Exactly as written, repeat all of the records below.

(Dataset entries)
___

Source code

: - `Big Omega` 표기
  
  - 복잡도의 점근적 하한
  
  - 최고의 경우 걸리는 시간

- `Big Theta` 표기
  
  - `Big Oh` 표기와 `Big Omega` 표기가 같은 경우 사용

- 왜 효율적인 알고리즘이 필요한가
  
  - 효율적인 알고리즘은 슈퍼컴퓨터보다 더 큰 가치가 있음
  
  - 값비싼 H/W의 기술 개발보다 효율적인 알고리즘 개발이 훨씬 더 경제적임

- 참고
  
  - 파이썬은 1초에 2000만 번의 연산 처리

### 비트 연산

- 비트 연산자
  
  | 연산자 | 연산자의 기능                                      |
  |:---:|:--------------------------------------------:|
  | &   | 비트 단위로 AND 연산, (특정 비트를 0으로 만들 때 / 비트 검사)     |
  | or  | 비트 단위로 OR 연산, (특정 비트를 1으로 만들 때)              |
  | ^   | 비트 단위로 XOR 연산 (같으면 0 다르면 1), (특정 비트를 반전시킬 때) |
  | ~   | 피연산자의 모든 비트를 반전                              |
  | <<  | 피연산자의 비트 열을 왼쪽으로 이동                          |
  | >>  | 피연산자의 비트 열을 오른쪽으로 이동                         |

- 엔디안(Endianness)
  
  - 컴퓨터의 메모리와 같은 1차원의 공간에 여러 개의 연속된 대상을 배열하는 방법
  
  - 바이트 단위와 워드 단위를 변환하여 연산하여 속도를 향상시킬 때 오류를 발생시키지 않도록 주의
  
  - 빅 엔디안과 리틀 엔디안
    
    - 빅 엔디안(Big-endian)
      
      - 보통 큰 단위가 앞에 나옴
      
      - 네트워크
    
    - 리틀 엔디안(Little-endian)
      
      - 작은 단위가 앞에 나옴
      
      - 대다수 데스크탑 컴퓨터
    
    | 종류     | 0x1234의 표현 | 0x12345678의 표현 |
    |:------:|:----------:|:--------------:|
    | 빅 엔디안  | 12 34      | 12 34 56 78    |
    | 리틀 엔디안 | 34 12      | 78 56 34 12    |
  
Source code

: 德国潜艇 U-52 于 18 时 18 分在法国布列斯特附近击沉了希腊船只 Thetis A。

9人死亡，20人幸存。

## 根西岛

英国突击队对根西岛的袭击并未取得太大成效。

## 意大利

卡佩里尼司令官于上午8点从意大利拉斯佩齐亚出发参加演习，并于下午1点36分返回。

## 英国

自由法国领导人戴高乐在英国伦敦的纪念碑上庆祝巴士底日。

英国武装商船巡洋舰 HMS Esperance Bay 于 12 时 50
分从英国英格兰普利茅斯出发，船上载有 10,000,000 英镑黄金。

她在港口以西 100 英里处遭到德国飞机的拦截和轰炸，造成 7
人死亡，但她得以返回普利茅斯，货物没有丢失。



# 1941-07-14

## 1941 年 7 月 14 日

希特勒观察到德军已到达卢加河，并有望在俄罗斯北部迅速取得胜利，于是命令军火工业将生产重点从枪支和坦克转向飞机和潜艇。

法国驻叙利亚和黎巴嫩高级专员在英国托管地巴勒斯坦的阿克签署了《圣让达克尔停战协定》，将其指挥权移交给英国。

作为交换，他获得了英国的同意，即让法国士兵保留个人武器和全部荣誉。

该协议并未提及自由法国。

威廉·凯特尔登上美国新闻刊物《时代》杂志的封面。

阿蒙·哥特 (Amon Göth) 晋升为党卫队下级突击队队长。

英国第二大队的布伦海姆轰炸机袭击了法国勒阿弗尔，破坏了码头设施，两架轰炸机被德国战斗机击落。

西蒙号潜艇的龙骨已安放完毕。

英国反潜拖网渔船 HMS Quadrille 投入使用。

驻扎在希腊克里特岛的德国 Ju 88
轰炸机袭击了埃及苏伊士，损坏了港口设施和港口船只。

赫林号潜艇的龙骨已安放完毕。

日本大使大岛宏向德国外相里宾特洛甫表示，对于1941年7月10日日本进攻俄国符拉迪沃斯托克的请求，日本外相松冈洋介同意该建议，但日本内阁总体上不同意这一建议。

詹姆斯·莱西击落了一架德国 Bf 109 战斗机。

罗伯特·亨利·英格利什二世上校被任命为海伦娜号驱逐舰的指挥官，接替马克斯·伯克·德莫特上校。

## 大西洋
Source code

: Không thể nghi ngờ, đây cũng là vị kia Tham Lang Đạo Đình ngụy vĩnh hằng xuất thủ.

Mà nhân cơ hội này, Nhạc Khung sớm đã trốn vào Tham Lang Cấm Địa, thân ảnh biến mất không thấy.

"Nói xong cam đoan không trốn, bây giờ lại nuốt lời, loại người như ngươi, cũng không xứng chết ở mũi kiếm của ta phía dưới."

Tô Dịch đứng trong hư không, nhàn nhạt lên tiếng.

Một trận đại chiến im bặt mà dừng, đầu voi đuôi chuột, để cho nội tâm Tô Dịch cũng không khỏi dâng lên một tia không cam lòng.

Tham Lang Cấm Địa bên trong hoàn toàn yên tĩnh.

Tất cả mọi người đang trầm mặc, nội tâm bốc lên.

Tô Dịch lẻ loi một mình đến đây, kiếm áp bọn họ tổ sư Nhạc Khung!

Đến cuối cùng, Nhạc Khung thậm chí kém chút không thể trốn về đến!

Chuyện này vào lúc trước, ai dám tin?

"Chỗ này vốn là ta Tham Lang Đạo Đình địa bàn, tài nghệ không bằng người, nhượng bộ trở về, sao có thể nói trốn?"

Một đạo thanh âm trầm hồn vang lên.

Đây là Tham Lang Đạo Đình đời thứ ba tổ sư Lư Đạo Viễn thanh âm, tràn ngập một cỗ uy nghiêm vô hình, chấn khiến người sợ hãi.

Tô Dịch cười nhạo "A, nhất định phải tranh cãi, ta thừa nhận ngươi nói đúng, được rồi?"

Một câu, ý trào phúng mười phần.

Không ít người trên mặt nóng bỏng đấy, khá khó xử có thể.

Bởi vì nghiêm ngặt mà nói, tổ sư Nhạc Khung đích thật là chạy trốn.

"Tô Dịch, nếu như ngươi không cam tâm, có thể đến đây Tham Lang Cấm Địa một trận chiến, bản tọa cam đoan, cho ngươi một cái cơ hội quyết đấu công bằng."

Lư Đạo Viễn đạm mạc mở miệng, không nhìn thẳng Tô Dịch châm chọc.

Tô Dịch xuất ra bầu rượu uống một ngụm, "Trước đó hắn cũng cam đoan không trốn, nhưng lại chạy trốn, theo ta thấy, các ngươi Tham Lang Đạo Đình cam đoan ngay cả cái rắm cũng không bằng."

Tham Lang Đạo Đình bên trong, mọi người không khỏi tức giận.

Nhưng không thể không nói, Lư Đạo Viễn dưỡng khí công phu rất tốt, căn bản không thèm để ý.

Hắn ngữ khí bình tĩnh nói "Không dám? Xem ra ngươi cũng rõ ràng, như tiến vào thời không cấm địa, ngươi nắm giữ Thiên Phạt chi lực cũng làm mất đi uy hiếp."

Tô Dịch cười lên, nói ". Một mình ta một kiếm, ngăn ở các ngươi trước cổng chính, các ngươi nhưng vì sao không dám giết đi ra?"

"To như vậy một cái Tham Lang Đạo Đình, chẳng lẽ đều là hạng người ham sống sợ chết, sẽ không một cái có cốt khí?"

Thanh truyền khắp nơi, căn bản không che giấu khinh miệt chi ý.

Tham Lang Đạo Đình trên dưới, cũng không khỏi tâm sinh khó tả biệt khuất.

___

WRITTEN ANSWER:
Source code

: - `Big Omega` 표기
  
  - 복잡도의 점근적 하한
  
  - 최고의 경우 걸리는 시간

- `Big Theta` 표기
  
  - `Big Oh` 표기와 `Big Omega` 표기가 같은 경우 사용

- 왜 효율적인 알고리즘이 필요한가
  
  - 효율적인 알고리즘은 슈퍼컴퓨터보다 더 큰 가치가 있음
  
  - 값비싼 H/W의 기술 개발보다 효율적인 알고리즘 개발이 훨씬 더 경제적임

- 참고
  
  - 파이썬은 1초에 2000만 번의 연산 처리

### 비트 연산

- 비트 연산자
  
  | 연산자 | 연산자의 기능                                      |
  |:---:|:--------------------------------------------:|
  | &   | 비트 단위로 AND 연산, (특정 비트를 0으로 만들 때 / 비트 검사)     |
  | or  | 비트 단위로 OR 연산, (특정 비트를 1으로 만들 때)              |
  | ^   | 비트 단위로 XOR 연산 (같으면 0 다르면 1), (특정 비트를 반전시킬 때) |
  | ~   | 피연산자의 모든 비트를 반전                              |
  | <<  | 피연산자의 비트 열을 왼쪽으로 이동                          |
  | >>  | 피연산자의 비트 열을 오른쪽으로 이동                         |

- 엔디안(Endianness)
  
  - 컴퓨터의 메모리와 같은 1차원의 공간에 여러 개의 연속된 대상을 배열하는 방법
  
  - 바이트 단위와 워드 단위를 변환하여 연산하여 속도를 향상시킬 때 오류를 발생시키지 않도록 주의
  
  - 빅 엔디안과 리틀 엔디안
    
    - 빅 엔디안(Big-endian)
      
      - 보통 큰 단위가 앞에 나옴
      
      - 네트워크
    
    - 리틀 엔디안(Little-endian)
      
      - 작은 단위가 앞에 나옴
      
      - 대다수 데스크탑 컴퓨터
    
    | 종류     | 0x1234의 표현 | 0x12345678의 표현 |
    |:------:|:----------:|:--------------:|
    | 빅 엔디안  | 12 34      | 12 34 56 78    |
    | 리틀 엔디안 | 34 12      | 78 56 34 12    |
  
Source code

: 德国潜艇 U-52 于 18 时 18 分在法国布列斯特附近击沉了希腊船只 Thetis A。

9人死亡，20人幸存。

## 根西岛

英国突击队对根西岛的袭击并未取得太大成效。

## 意大利

卡佩里尼司令官于上午8点从意大利拉斯佩齐亚出发参加演习，并于下午1点36分返回。

## 英国

自由法国领导人戴高乐在英国伦敦的纪念碑上庆祝巴士底日。

英国武装商船巡洋舰 HMS Esperance Bay 于 12 时 50
分从英国英格兰普利茅斯出发，船上载有 10,000,000 英镑黄金。

她在港口以西 100 英里处遭到德国飞机的拦截和轰炸，造成 7
人死亡，但她得以返回普利茅斯，货物没有丢失。



# 1941-07-14

## 1941 年 7 月 14 日

希特勒观察到德军已到达卢加河，并有望在俄罗斯北部迅速取得胜利，于是命令军火工业将生产重点从枪支和坦克转向飞机和潜艇。

法国驻叙利亚和黎巴嫩高级专员在英国托管地巴勒斯坦的阿克签署了《圣让达克尔停战协定》，将其指挥权移交给英国。

作为交换，他获得了英国的同意，即让法国士兵保留个人武器和全部荣誉。

该协议并未提及自由法国。

威廉·凯特尔登上美国新闻刊物《时代》杂志的封面。

阿蒙·哥特 (Amon Göth) 晋升为党卫队下级突击队队长。

英国第二大队的布伦海姆轰炸机袭击了法国勒阿弗尔，破坏了码头设施，两架轰炸机被德国战斗机击落。

西蒙号潜艇的龙骨已安放完毕。

英国反潜拖网渔船 HMS Quadrille 投入使用。

驻扎在希腊克里特岛的德国 Ju 88
轰炸机袭击了埃及苏伊士，损坏了港口设施和港口船只。

赫林号潜艇的龙骨已安放完毕。

日本大使大岛宏向德国外相里宾特洛甫表示，对于1941年7月10日日本进攻俄国符拉迪沃斯托克的请求，日本外相松冈洋介同意该建议，但日本内阁总体上不同意这一建议。

詹姆斯·莱西击落了一架德国 Bf 109 战斗机。

罗伯特·亨利·英格利什二世上校被任命为海伦娜号驱逐舰的指挥官，接替马克斯·伯克·德莫特上校。

## 大西洋
Source code

: Không thể nghi ngờ, đây cũng là vị kia Tham Lang Đạo Đình ngụy vĩnh hằng xuất thủ.

Mà nhân cơ hội này, Nhạc Khung sớm đã trốn vào Tham Lang Cấm Địa, thân ảnh biến mất không thấy.

"Nói xong cam đoan không trốn, bây giờ lại nuốt lời, loại người như ngươi, cũng không xứng chết ở mũi kiếm của ta phía dưới."

Tô Dịch đứng trong hư không, nhàn nhạt lên tiếng.

Một trận đại chiến im bặt mà dừng, đầu voi đuôi chuột, để cho nội tâm Tô Dịch cũng không khỏi dâng lên một tia không cam lòng.

Tham Lang Cấm Địa bên trong hoàn toàn yên tĩnh.

Tất cả mọi người đang trầm mặc, nội tâm bốc lên.

Tô Dịch lẻ loi một mình đến đây, kiếm áp bọn họ tổ sư Nhạc Khung!

Đến cuối cùng, Nhạc Khung thậm chí kém chút không thể trốn về đến!

Chuyện này vào lúc trước, ai dám tin?

"Chỗ này vốn là ta Tham Lang Đạo Đình địa bàn, tài nghệ không bằng người, nhượng bộ trở về, sao có thể nói trốn?"

Một đạo thanh âm trầm hồn vang lên.

Đây là Tham Lang Đạo Đình đời thứ ba tổ sư Lư Đạo Viễn thanh âm, tràn ngập một cỗ uy nghiêm vô hình, chấn khiến người sợ hãi.

Tô Dịch cười nhạo "A, nhất định phải tranh cãi, ta thừa nhận ngươi nói đúng, được rồi?"

Một câu, ý trào phúng mười phần.

Không ít người trên mặt nóng bỏng đấy, khá khó xử có thể.

Bởi vì nghiêm ngặt mà nói, tổ sư Nhạc Khung đích thật là chạy trốn.

"Tô Dịch, nếu như ngươi không cam tâm, có thể đến đây Tham Lang Cấm Địa một trận chiến, bản tọa cam đoan, cho ngươi một cái cơ hội quyết đấu công bằng."

Lư Đạo Viễn đạm mạc mở miệng, không nhìn thẳng Tô Dịch châm chọc.

Tô Dịch xuất ra bầu rượu uống một ngụm, "Trước đó hắn cũng cam đoan không trốn, nhưng lại chạy trốn, theo ta thấy, các ngươi Tham Lang Đạo Đình cam đoan ngay cả cái rắm cũng không bằng."

Tham Lang Đạo Đình bên trong, mọi người không khỏi tức giận.

Nhưng không thể không nói, Lư Đạo Viễn dưỡng khí công phu rất tốt, căn bản không thèm để ý.

Hắn ngữ khí bình tĩnh nói "Không dám? Xem ra ngươi cũng rõ ràng, như tiến vào thời không cấm địa, ngươi nắm giữ Thiên Phạt chi lực cũng làm mất đi uy hiếp."

Tô Dịch cười lên, nói ". Một mình ta một kiếm, ngăn ở các ngươi trước cổng chính, các ngươi nhưng vì sao không dám giết đi ra?"

"To như vậy một cái Tham Lang Đạo Đình, chẳng lẽ đều là hạng người ham sống sợ chết, sẽ không một cái có cốt khí?"

Thanh truyền khắp nơi, căn bản không che giấu khinh miệt chi ý.

Tham Lang Đạo Đình trên dưới, cũng không khỏi tâm sinh khó tả biệt khuất.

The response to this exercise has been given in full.